This week we have been served with yet more reminders of the importance of helping communities to insulate from the effects of natural disasters with intense storms affecting areas of Queensland.
Natural disasters have a significant economic, social, environmental and political impact on communities, and they are occurring more frequently and producing more severe and longer-term consequences.
It is therefore timely to think about how all levels of government can work together to ensure that our communities are not only prepared for natural disasters, but that they also receive adequate support during the recovery period.
There will be a meeting next week of the Law, Crime and Community Safety Council, the Ministerial Council which deals with emergency management matters, and one of the issues expected to be considered will be the Government's response to the Productivity Commission's inquiry into natural disaster funding.
ALGA and our state association members have strongly opposed the Commission's recommendations to significantly cut relief and recovery support as well as any recommendations to change the small disaster eligibility criterion, which should be maintained at its current level of $240,000. We welcome the Government's initial statement that it will maintain the level of funding and not change the small disaster criterion.
ALGA has also called for greater investment in mitigation funding to reduce the impact of natural disasters on our communities.
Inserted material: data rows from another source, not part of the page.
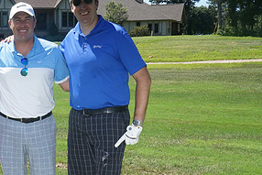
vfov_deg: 17.6
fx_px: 561
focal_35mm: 77
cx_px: 32
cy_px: 132
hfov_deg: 25.6
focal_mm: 38
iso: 800
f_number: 18
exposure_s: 1/250
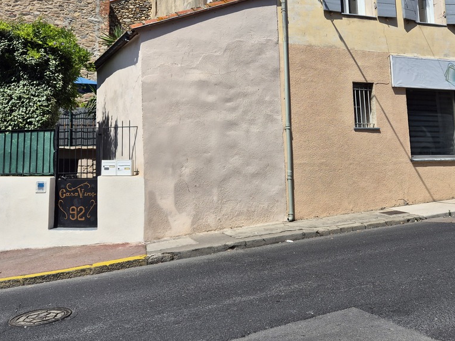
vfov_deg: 38.5
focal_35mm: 36
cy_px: 80
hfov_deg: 51.1
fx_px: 473
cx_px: 191
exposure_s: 1/2960
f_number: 1.8
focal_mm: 5.4
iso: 25
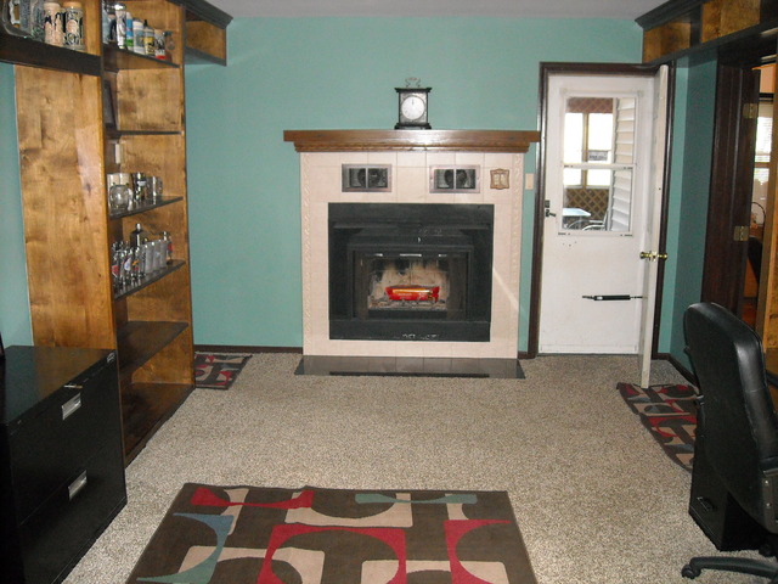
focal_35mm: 35
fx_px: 787
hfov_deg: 52.6
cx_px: 389
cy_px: 292
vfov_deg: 40.7
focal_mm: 5.7
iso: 518
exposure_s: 1/60
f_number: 2.8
More investment is needed to assist communities to disaster-proof their infrastructure, as well as allow councils the flexibility of using, and being reimbursed for, their own day labour forces during recovery.
These issues will continue to be significant as we face what looks like a hot summer ahead of us with increased risks of bushfires. A national, coordinated and cooperative effort is needed to enhance the capacity of local and regional communities to identify, withstand and recover from emergencies and disasters.